The AI Act came into force in the European Union on August 1, 2024. The regulations will now be implemented over a period of 36 months. The AI Act timetable at a glance.
AI regulation applies in stages over 36 months
The European Union (EU) has made considerable efforts in recent years to regulate the development and use of artificial intelligence (AI). A central element of these efforts is the so-called "AI Act". This act is intended to ensure that AI systems in the EU are safe and transparent and that the fundamental rights of citizens are protected. The AI Regulation is the world's first comprehensive set of rules for AI.
After the regulation was published in the Official Journal of the EU on July 12, 2024, it came into force 20 days later - on August 1, 2024. The applicability of the regulations is now staggered over a period of 36 months.
According to Art. 113 KI-VO, it applies from August 2, 2026.
Link tip: Artificial Intelligence Act
6 months after entry into force: End for unauthorized AI systems
Chapters I and II of the AI Regulation will already apply from February 2, 2025. In particular, the bans on certain AI systems that are classified as particularly critical will apply from this date. These are AI systems that pose a clear risk to the fundamental rights of humans.
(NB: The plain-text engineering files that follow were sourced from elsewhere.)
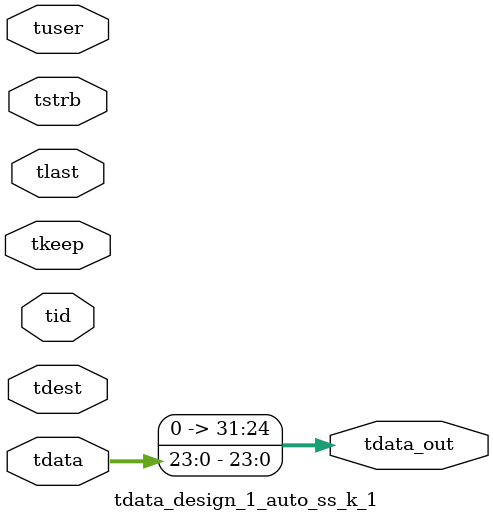
<source format=v>


`timescale 1ps/1ps

module tdata_design_1_auto_ss_k_1 #
(
parameter C_S_AXIS_TDATA_WIDTH = 32,
parameter C_S_AXIS_TUSER_WIDTH = 0,
parameter C_S_AXIS_TID_WIDTH   = 0,
parameter C_S_AXIS_TDEST_WIDTH = 0,
parameter C_M_AXIS_TDATA_WIDTH = 32
)
(
input  [(C_S_AXIS_TDATA_WIDTH == 0 ? 1 : C_S_AXIS_TDATA_WIDTH)-1:0     ] tdata,
input  [(C_S_AXIS_TUSER_WIDTH == 0 ? 1 : C_S_AXIS_TUSER_WIDTH)-1:0     ] tuser,
input  [(C_S_AXIS_TID_WIDTH   == 0 ? 1 : C_S_AXIS_TID_WIDTH)-1:0       ] tid,
input  [(C_S_AXIS_TDEST_WIDTH == 0 ? 1 : C_S_AXIS_TDEST_WIDTH)-1:0     ] tdest,
input  [(C_S_AXIS_TDATA_WIDTH/8)-1:0 ] tkeep,
input  [(C_S_AXIS_TDATA_WIDTH/8)-1:0 ] tstrb,
input                                                                    tlast,
output [C_M_AXIS_TDATA_WIDTH-1:0] tdata_out
);

assign tdata_out = {tdata[23:0]};

endmodule


</source>
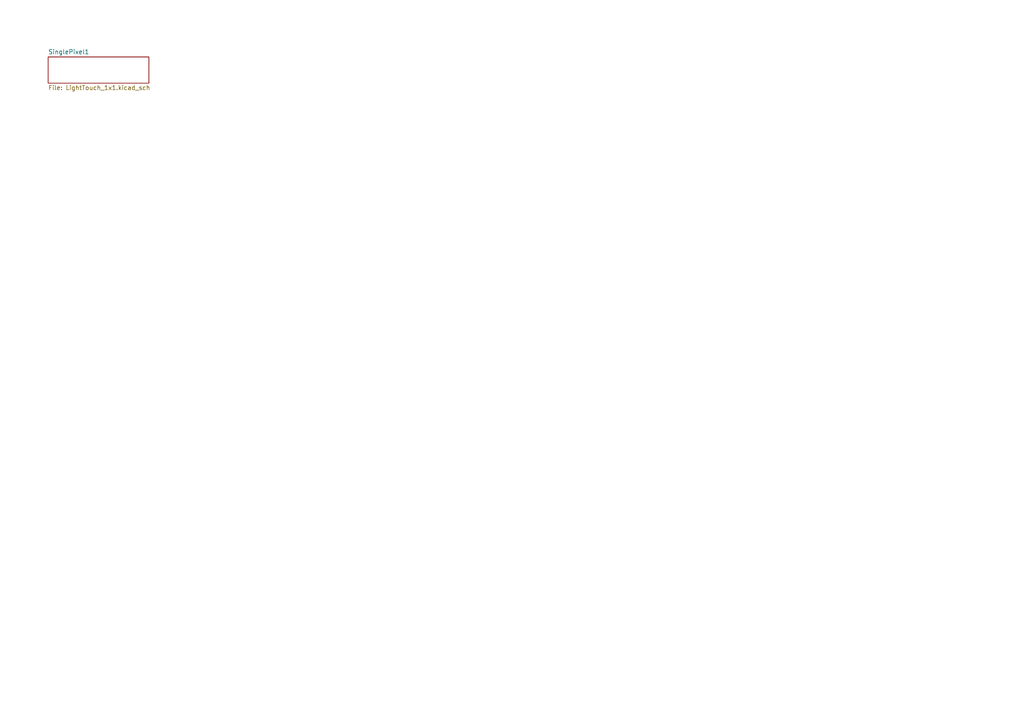
<source format=kicad_sch>
(kicad_sch
	(version 20250114)
	(generator "eeschema")
	(generator_version "9.0")
	(uuid "46dc7ff9-5ee8-4aa6-ae4f-f0407ca92e28")
	(paper "A4")
	(lib_symbols)
	(sheet
		(at 13.97 16.51)
		(size 29.21 7.62)
		(exclude_from_sim no)
		(in_bom yes)
		(on_board yes)
		(dnp no)
		(fields_autoplaced yes)
		(stroke
			(width 0.1524)
			(type solid)
		)
		(fill
			(color 0 0 0 0.0000)
		)
		(uuid "01e0514c-4452-4cd0-9070-af0c052bffe2")
		(property "Sheetname" "SinglePixel1"
			(at 13.97 15.7984 0)
			(effects
				(font
					(size 1.27 1.27)
				)
				(justify left bottom)
			)
		)
		(property "Sheetfile" "LightTouch_1x1.kicad_sch"
			(at 13.97 24.7146 0)
			(effects
				(font
					(size 1.27 1.27)
				)
				(justify left top)
			)
		)
		(instances
			(project "LightTouch_10x10"
				(path "/46dc7ff9-5ee8-4aa6-ae4f-f0407ca92e28"
					(page "1")
				)
			)
		)
	)
	(sheet_instances
		(path "/"
			(page "0")
		)
	)
	(embedded_fonts no)
)

</source>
According to the EU Commission, this applies, for example, to systems that enable authorities or companies to evaluate social behavior (social scoring).
Anyone who develops, operates or sells AI applications classified as critical must discontinue or withdraw them from the market from February 2, 2025.
12 months after entry into force: GPAI regulation and sanctions
From August 2, 2025, the following regulations will apply in accordance with Article 113 of the AI Regulation:
- Notified bodies (Chapter III, Section 4),
- GPAI models (Chapter V),
- Governance (Chapter VII),
- Confidentiality (Article 78),
- Sanctions (Articles 99 and 100)
This cut-off date is much more relevant for companies, as the rules for general purpose AI (GPAI) models will apply from this date. This also includes large language models (LLMs).
The AI Act obliges the providers of such models to disclose certain information to downstream system providers. According to the EU Commission, such transparency enables a better understanding of these models. Model providers must also have strategies in place to ensure that they comply with copyright law when training their models.
The EU Commission also assumes that general-purpose AI models trained with a total computing power of more than 10-25 FLOPs pose systemic risks. Providers of models with systemic risks are required to assess and mitigate risks, report serious security incidents, conduct state-of-the-art testing and model assessments and ensure the cybersecurity of their models.
Reading tip: AI Act passed! New rules for artificial intelligence in the EU
24 months after entry into force: Provisions of the AI Act apply - with one exception
According to Article 113, the AI Regulation applies from August 2, 2026, with the only exception of high-risk AI systems in accordance with Article 6(1).
From August 2026, the Regulation will therefore also cover high-risk AI systems in accordance with Annex III.
Annex III covers eight areas in which the use of AI can be particularly sensitive. It also contains specific use cases for each area. An AI system is classified as high-risk if it is to be used for one of these use cases.
According to the EU Commission, examples of this are
- AI systems that are used as safety components in certain critical infrastructures, e.g. in the areas of road traffic and water, gas, heat and electricity supply;
- AI systems used in education and training, e.g. to assess learning outcomes, manage the learning process and monitor cheating;
- AI systems used in employment and HR management and access to self-employment, e.g. for targeted job advertisements, for analyzing and filtering job applications and for evaluating applicants;
- AI systems used for access to essential private and public services and benefits (e.g. healthcare), for assessing the creditworthiness of natural persons and for risk assessment and pricing in connection with life and health insurance;
- AI systems used in law enforcement, migration and border control, where not yet prohibited, as well as in the administration of justice and democratic processes;
- AI systems used for biometric identification, biometric categorization and emotion recognition, unless prohibited.
Before providers a high-risk AI system on the market in the EU or otherwise put it into operation, they must submit it to a Conformity assessment undergo. This allows them to demonstrate that their system meets the mandatory requirements for trustworthy AI (e.g. data quality, documentation and traceability, transparency, human oversight, accuracy, cybersecurity and robustness). This assessment must be repeated if the system or its purpose is significantly changed.
36 months after entry into force: High-risk AI systems in accordance with Annex I
From August 2, 2027, Article 6 paragraph 1 and the corresponding obligations shall apply. This concerns high-risk AI systems in accordance with Annex I.
Accordingly, AI systems can also be classified as high-risk if the AI system is embedded as a safety component in products that fall under the existing product regulations (Annex I) or form such products themselves.
This could be AI-based medical software, for example.
Conclusion: Companies and other affected stakeholders should familiarize themselves with the requirements of the AI Act at an early stage and make the necessary adjustments in order to be compliant in good time. The staggered introduction gives some time to prepare, especially for more complex high-risk AI systems. Companies should have a precise overview of what data they use in their AI systems. This is particularly important in order to meet the accountability and documentation requirements of the AI Act. Failure to do so could result in severe penalties.